Nina Kajzba

Personal information
- Date of birth: 4 April 2004 (age 22)
- Position: Forward

Team information
- Current team: Zürich Frauen
- Number: 14

Youth career
- Rudar Škale
- Pomurje

Senior career*
- Years: Team / Apps / (Gls)
- 2020–2021: Pomurje / 14 / (32)
- 2021–2024: Roma / 1 / (0)
- 2023–2024: → Napoli (loan) / 15 / (0)
- 2024–2026: Parma / 38 / (5)
- 2026: → Standard Liège (loan) / 12 / (9)
- 2026–: Zürich Frauen / 0 / (0)

International career^{‡}
- 2019: Slovenia U17 / 6 / (1)
- 2021–2023: Slovenia U19 / 8 / (1)
- 2021–: Slovenia / 31 / (4)

= Nina Kajzba =

Slovenian footballer (born 2004)

Nina Kajzba (born 4 April 2004) is a Slovenian footballer who plays as a forward for Swiss Super League club Zürich Frauen and the Slovenia national team.

==Club career==
Kajzba played for Pomurje in the 2020–21 UEFA Women's Champions League.

In July 2026, Kajzba joined Swiss Super League club Zürich Frauen from Parma.

==International career==
Kajzba made her senior debut for Slovenia on 13 April 2021 during a 5–0 friendly home win over Slovakia.

#### Extracted material:
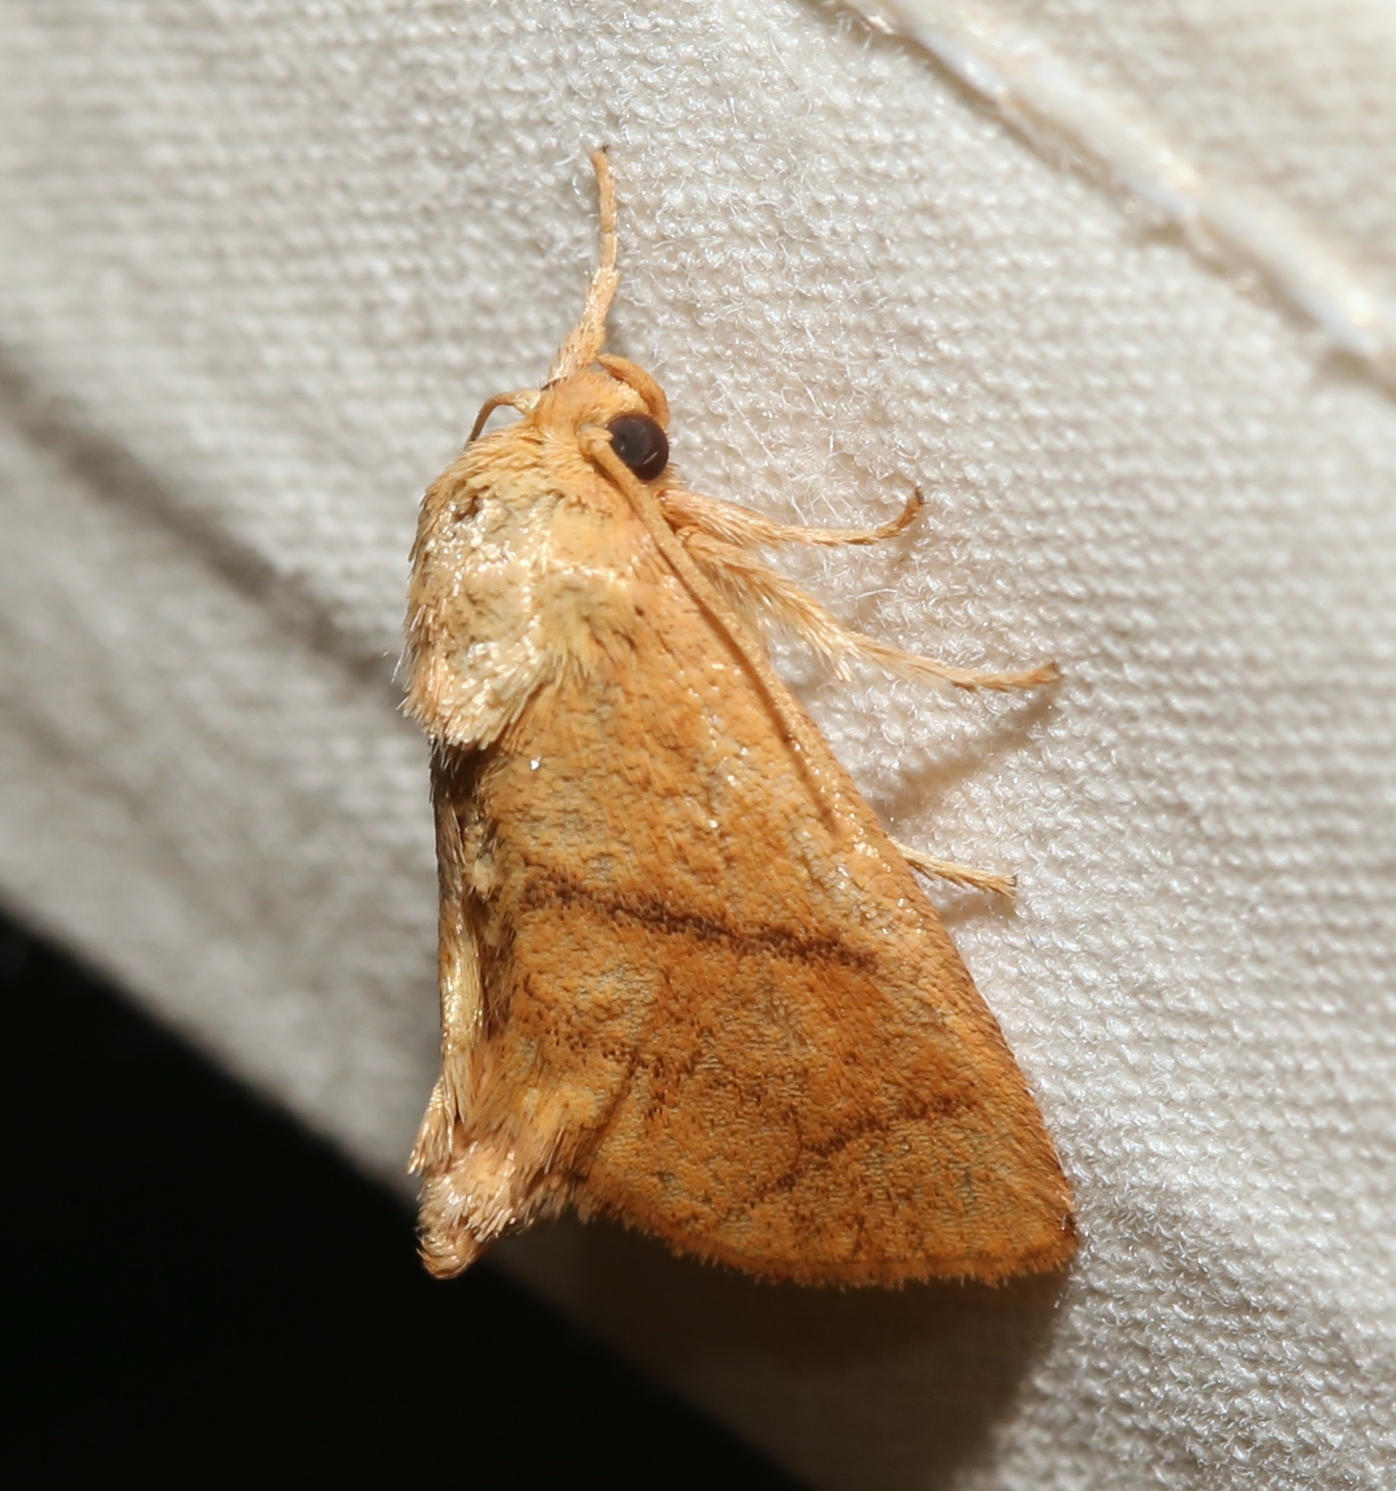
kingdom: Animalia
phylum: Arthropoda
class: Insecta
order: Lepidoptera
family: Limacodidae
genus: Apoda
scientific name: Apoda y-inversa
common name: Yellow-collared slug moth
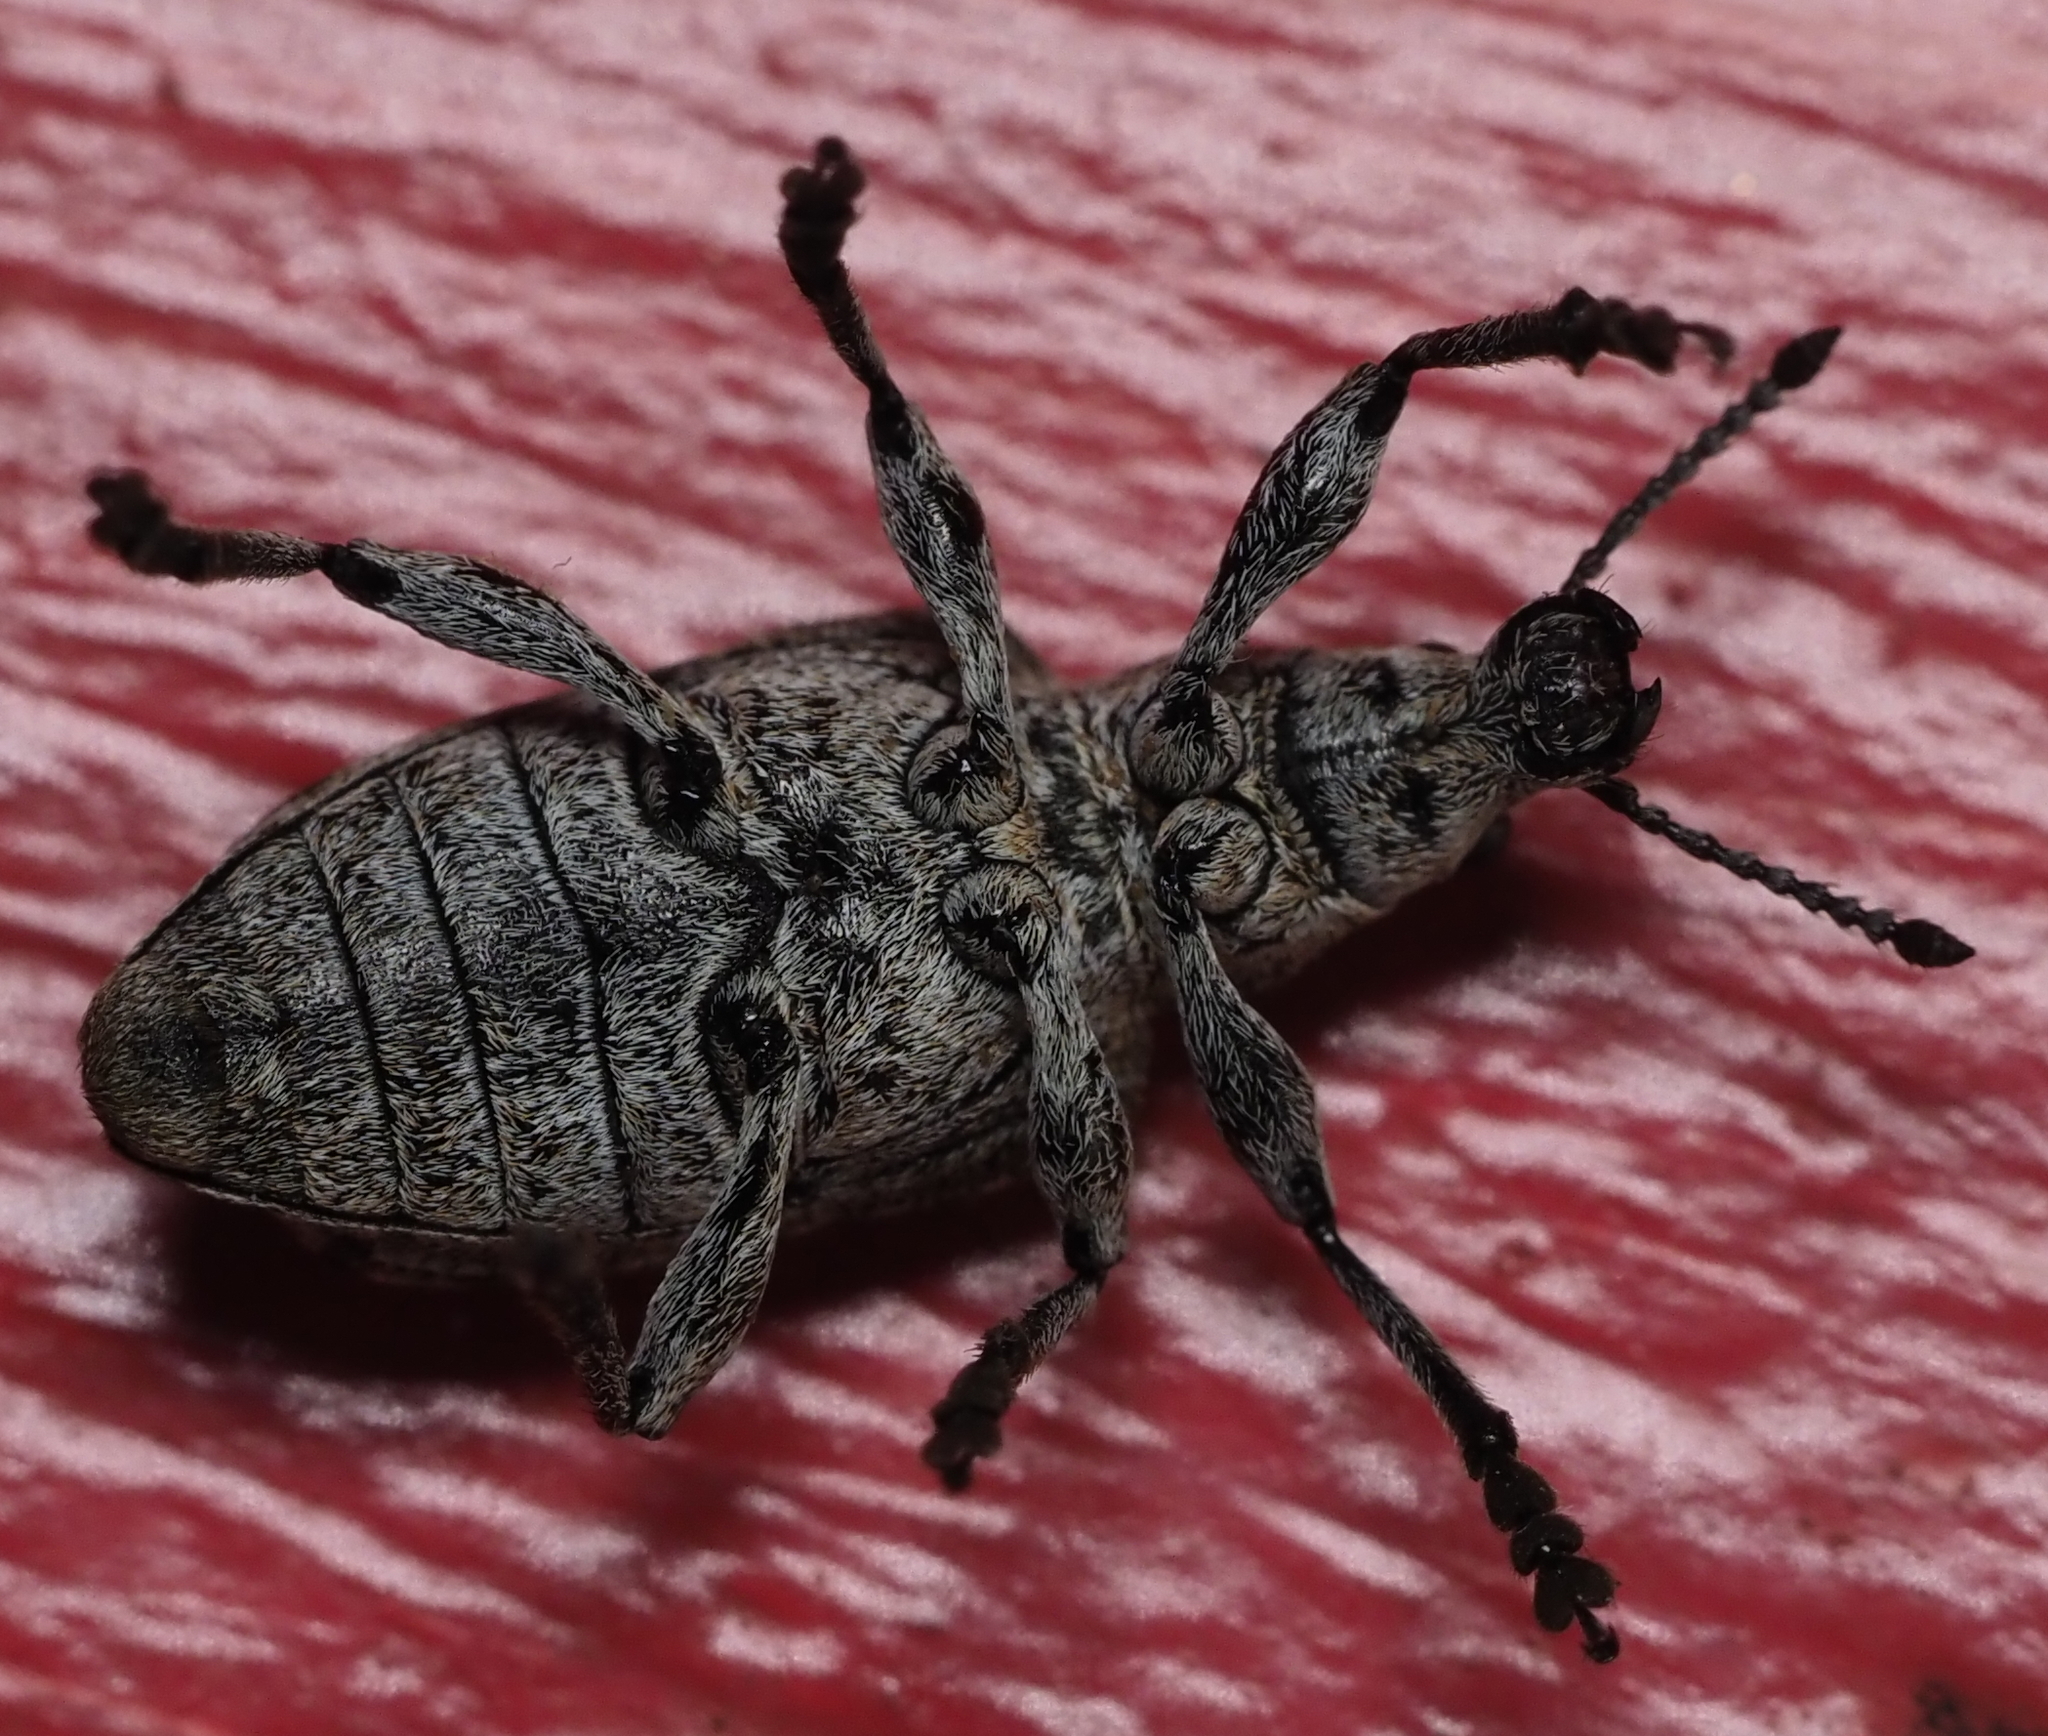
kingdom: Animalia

#### Exercise brief:
According to the article on Nina Kajzba, on what date and against which opponent did she make her senior debut for Slovenia? The material comes from a separate source that has no connection to the text.

#### Output for this exercise:
On 13 April 2021, against Slovakia.